▶ DIRECTION: Transcribe everything in the article on selling private company stock from "When you are" down to "your private stock.".

• Dayrel S. Sewell

Five Steps to Sell Your Private Company Stock


I'm honored to have Dayrel S. Sewell, a friend and colleague, as a guest blogger. Dayrel is a published author in the American Bar Association Securities Newsletter and is Managing Principal of the LAW FIRM OF DAYREL SEWELL, PLLC based in New York City.

Five Steps to Sell Your Private Company Stock

When you are holding private company stock and want to sell it, what should you do? One will quickly find out that the process is different from publicly-traded securities: you can’t just click your mouse to find a stockholder to sell your shares. The following five steps should be considered when contemplating the sale of your private stock.

▶ PROVIDED DATA:

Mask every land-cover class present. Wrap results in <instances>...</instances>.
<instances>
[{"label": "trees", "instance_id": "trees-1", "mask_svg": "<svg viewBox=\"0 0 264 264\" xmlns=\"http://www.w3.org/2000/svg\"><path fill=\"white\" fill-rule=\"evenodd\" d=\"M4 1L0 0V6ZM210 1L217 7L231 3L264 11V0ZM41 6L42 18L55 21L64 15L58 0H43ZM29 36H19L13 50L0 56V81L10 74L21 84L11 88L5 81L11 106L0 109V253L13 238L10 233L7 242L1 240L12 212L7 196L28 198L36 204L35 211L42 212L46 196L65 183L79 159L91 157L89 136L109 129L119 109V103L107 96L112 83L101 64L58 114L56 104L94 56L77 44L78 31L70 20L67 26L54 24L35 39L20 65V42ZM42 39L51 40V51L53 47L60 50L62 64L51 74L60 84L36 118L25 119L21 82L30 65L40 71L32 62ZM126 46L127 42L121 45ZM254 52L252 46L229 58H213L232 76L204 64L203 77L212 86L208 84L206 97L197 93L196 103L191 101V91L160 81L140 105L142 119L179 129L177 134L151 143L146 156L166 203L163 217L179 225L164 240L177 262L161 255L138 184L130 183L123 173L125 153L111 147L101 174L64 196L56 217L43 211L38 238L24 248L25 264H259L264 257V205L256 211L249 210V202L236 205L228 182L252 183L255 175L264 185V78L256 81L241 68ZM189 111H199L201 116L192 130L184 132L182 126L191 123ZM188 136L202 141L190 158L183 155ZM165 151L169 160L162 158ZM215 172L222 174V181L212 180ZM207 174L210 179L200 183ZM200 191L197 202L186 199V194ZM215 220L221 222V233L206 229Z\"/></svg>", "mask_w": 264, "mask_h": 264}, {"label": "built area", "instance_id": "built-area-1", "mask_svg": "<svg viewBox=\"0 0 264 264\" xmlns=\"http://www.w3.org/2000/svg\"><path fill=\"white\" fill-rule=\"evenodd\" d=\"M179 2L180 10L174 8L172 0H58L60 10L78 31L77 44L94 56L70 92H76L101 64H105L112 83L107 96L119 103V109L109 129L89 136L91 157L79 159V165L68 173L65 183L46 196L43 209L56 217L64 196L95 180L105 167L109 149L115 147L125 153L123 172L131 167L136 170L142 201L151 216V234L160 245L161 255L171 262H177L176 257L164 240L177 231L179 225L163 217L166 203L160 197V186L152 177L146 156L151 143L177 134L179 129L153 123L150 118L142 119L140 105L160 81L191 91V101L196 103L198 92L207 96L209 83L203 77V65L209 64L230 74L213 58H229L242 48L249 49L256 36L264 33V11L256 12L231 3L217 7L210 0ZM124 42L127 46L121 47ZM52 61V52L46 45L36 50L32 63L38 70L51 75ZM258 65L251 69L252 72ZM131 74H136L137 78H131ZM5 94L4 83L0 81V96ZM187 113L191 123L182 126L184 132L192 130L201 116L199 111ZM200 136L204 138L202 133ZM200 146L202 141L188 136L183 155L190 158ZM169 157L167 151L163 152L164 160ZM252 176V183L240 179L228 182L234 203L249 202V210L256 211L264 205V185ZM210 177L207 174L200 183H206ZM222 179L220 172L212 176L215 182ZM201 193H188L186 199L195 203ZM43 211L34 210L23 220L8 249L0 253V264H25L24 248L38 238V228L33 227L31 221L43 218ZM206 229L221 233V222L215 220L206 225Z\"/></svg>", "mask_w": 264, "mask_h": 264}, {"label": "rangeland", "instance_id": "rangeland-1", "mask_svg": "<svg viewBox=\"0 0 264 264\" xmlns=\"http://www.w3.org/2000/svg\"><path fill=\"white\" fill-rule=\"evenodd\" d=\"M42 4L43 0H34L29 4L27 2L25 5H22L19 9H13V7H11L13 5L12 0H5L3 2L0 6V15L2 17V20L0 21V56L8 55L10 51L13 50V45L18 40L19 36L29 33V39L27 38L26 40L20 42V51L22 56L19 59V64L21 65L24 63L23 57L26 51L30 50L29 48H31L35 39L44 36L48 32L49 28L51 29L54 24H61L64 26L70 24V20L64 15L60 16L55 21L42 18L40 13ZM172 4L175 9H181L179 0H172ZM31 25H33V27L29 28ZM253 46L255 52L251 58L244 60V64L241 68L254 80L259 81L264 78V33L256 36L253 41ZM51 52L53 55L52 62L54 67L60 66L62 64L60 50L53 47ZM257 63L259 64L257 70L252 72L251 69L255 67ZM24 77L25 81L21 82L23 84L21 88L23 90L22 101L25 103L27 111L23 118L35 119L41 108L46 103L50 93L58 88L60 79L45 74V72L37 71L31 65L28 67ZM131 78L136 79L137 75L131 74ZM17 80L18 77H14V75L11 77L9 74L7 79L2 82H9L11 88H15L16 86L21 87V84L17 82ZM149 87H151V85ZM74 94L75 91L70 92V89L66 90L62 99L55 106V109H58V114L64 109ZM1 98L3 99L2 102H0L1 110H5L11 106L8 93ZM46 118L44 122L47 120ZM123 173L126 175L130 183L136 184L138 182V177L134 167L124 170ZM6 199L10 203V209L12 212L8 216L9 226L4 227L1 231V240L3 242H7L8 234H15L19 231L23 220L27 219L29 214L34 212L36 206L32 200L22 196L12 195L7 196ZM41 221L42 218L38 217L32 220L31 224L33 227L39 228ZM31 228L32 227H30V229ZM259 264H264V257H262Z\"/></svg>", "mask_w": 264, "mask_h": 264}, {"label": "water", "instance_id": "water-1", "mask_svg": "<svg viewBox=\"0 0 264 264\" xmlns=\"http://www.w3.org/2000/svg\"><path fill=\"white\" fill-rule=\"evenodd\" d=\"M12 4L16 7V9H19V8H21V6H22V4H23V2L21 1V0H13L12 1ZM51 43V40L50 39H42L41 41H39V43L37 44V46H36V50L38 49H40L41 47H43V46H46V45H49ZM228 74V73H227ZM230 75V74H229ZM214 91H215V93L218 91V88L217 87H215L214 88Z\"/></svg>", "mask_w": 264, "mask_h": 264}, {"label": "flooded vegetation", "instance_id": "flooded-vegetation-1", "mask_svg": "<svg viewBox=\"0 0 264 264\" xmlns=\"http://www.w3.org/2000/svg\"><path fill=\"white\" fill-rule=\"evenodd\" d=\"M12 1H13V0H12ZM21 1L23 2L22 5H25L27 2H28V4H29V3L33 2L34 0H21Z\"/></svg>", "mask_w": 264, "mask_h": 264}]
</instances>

▶ EXERCISE ANSWER:
When you are holding private company stock and want to sell it, what should you do? One will quickly find out that the process is different from publicly-traded securities: you can’t just click your mouse to find a stockholder to sell your shares. The following five steps should be considered when contemplating the sale of your private stock.